WORK REQUIRED - Each line below from the one containing "back button event" through the one containing "Project/Android Archive plug-in](AndroidAARPlugins.html)" should be output exactly as it stands, and no other line should appear.

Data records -
== Segment start ==

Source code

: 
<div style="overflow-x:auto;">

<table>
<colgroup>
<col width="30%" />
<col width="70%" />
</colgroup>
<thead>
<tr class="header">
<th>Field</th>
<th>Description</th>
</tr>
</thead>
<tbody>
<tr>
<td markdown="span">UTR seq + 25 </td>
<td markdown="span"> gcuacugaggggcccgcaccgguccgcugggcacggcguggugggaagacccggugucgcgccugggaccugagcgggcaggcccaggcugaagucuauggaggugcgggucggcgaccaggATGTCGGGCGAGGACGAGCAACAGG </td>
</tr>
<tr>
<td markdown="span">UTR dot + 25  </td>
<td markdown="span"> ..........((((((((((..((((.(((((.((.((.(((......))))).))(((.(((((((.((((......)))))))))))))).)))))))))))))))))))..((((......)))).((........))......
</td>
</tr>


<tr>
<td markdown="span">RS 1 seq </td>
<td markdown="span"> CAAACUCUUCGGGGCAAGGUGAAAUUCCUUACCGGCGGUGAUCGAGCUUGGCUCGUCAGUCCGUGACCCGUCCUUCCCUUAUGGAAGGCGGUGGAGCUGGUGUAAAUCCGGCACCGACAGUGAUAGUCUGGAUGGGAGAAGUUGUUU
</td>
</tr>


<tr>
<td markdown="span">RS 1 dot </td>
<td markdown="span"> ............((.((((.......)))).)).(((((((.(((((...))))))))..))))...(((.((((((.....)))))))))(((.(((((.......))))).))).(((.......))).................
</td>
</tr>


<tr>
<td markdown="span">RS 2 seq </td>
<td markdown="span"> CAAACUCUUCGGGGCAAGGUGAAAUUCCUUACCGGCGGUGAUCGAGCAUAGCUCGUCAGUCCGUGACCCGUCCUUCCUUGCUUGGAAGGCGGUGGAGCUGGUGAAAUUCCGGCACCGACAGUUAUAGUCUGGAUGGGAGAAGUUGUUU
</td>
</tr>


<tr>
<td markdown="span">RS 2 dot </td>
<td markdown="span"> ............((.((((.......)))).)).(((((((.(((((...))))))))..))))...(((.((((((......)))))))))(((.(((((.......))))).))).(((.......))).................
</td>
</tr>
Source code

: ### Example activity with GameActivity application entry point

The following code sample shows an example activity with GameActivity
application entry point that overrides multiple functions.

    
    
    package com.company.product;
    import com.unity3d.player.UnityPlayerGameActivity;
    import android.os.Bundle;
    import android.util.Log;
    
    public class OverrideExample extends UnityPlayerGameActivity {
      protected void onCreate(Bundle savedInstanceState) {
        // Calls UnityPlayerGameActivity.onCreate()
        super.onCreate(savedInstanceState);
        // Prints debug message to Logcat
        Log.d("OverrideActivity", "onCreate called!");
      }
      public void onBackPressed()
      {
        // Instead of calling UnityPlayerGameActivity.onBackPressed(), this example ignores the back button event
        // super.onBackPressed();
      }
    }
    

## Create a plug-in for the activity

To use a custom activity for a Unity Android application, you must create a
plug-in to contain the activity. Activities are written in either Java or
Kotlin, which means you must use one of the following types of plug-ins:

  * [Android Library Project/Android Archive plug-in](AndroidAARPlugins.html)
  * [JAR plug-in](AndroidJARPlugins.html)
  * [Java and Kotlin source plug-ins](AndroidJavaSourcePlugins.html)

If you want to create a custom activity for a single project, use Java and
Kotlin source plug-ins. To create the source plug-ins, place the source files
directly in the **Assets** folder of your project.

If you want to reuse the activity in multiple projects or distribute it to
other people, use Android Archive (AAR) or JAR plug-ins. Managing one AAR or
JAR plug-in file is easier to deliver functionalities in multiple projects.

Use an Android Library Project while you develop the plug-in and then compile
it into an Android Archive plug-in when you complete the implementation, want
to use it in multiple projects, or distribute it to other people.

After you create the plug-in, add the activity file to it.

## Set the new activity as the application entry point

== Segment end ==

RESPONSE TO THIS EXERCISE -
        // Instead of calling UnityPlayerGameActivity.onBackPressed(), this example ignores the back button event
        // super.onBackPressed();
      }
    }
    

## Create a plug-in for the activity

To use a custom activity for a Unity Android application, you must create a
plug-in to contain the activity. Activities are written in either Java or
Kotlin, which means you must use one of the following types of plug-ins:

  * [Android Library Project/Android Archive plug-in](AndroidAARPlugins.html)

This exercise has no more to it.